◆ **WHAT THE EXERCISE ASKS**
Count the lines in the entries below that contain the string "master", treating uppercase and lowercase as distinct. Reply with the number alone.

--- START ---

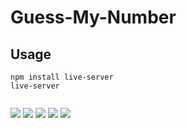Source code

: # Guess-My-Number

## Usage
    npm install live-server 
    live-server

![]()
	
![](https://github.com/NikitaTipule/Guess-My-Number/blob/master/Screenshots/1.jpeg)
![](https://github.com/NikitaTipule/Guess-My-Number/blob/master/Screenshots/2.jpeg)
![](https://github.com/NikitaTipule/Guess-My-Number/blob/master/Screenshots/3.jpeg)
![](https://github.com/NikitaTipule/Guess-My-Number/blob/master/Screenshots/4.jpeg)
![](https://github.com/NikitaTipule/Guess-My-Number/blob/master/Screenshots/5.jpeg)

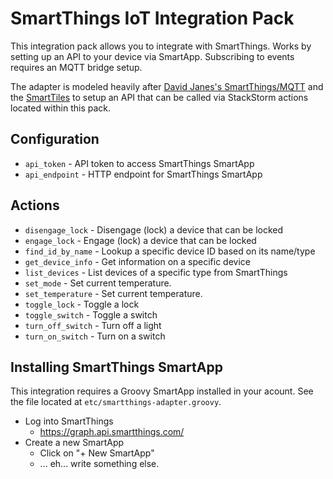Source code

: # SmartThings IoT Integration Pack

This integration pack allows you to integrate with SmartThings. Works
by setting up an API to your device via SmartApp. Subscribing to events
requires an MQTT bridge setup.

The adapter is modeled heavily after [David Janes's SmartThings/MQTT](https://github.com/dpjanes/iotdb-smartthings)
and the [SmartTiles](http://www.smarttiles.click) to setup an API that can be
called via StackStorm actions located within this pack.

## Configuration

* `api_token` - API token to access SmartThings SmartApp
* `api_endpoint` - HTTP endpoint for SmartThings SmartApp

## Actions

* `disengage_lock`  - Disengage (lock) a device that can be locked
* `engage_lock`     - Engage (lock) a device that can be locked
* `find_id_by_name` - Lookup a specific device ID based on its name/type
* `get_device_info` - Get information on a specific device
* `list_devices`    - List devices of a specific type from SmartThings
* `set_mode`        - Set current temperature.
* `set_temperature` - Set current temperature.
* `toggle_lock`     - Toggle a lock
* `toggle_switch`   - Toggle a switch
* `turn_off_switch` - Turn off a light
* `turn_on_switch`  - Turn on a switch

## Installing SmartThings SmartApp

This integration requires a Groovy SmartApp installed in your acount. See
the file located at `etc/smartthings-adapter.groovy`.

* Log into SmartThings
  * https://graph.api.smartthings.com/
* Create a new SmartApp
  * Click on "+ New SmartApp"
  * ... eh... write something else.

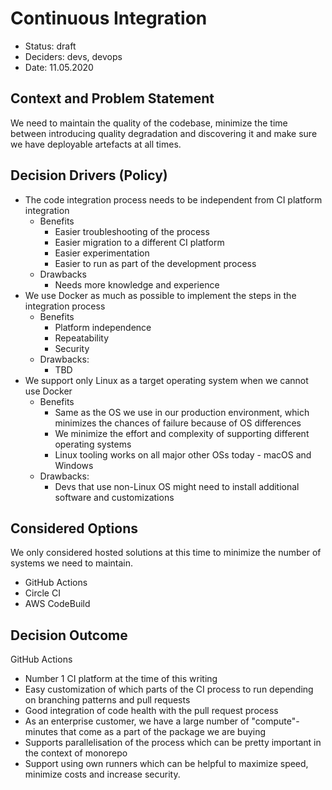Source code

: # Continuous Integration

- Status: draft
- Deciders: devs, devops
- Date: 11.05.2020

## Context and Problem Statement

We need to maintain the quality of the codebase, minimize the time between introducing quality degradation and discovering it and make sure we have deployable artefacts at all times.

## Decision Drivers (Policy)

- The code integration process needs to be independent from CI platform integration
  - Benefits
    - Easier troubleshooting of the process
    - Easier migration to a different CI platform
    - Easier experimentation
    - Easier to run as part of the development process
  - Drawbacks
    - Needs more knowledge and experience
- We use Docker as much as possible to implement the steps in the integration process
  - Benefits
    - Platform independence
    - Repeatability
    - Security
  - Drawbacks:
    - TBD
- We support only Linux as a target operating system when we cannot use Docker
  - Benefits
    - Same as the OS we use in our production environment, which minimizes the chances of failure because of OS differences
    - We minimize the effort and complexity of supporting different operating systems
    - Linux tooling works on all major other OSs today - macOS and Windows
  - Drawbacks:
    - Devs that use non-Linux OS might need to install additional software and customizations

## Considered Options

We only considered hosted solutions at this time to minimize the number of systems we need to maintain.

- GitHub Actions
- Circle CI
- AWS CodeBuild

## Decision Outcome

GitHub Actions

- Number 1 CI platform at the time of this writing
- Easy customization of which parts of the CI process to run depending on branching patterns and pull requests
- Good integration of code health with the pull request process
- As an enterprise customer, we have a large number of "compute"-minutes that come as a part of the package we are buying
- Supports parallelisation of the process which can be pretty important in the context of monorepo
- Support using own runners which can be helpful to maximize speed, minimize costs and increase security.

--- END ---

◆ **OUTPUT FOR THIS TASK**
5